The combined score is fill_ratio / (1 + density_cv). Higher is better.

Top-down projection of two candidate surfaces overlaid with the 24 × 24 scoring grid. The floor (left) scores well on both metrics; the cluttered surface (right) does not.

This rejects many walls even when their RMS is low, because a wall usually covers only a thin strip of the grid.

Learning from feedback

Not every frame has an unobstructed view of the floor. Furniture, people, and oblique angles can all produce plausible candidates that are not actually the floor.

During teaching, a human can confirm or reject proposed surfaces. A rejection excludes that inlier cluster from the next search, while a confirmation saves a surface profile.

That human-in-the-loop step is only needed for teaching. Once the system has a useful set of confirmed profiles, experience mode can compare new candidates against them on its own and promote surfaces that look similar.

The profile stores the mean and variance of absolute perpendicular distances, the fill_ratio, density per square metre, density_cv, and the footprint aspect ratio. These values become the features used for later comparison.
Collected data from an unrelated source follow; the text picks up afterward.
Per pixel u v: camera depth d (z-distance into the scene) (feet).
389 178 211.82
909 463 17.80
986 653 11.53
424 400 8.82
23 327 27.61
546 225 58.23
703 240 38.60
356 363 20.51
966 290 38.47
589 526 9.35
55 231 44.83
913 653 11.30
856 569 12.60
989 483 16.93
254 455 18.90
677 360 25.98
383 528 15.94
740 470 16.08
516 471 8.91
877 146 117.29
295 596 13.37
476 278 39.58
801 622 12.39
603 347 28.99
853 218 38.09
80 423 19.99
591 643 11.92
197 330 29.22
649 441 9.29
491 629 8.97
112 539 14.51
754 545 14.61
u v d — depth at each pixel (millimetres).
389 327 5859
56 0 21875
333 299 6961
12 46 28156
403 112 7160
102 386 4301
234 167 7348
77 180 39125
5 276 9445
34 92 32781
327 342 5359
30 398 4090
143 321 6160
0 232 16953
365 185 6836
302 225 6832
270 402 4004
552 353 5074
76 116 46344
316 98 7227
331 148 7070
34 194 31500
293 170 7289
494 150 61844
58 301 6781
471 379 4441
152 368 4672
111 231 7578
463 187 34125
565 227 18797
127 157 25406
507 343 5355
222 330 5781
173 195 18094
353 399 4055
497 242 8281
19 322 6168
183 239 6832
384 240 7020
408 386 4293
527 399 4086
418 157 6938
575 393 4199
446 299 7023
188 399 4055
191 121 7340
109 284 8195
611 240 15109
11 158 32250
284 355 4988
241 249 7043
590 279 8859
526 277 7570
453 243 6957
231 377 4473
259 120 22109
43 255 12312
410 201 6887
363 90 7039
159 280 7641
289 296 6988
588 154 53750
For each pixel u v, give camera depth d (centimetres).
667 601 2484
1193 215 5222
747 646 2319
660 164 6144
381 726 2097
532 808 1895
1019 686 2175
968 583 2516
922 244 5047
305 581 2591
Variance is useful because it describes how tightly points cluster around a surface. A confirmed floor tends to have a narrow residual distribution. A rough or mixed surface spreads its residuals out.

Two candidate surfaces with individual residuals and fitted normal distributions. The low-variance floor profile is much tighter than the high-variance candidate.

On later runs, experience mode compares new candidates with saved profiles. A surface that matches earlier floor confirmations rises to the top faster without requiring a person to re-teach the system on every frame.

Putting it together

The pipeline averages 50 depth frames, samples 192 RANSAC triplets, keeps 12 candidates, refines with Gauss-Newton, scores by RMS and spatial density, then learns confirmed surface profiles.

The result is a stable, pose-relative floor frame the robot can use as a foundation for everything else.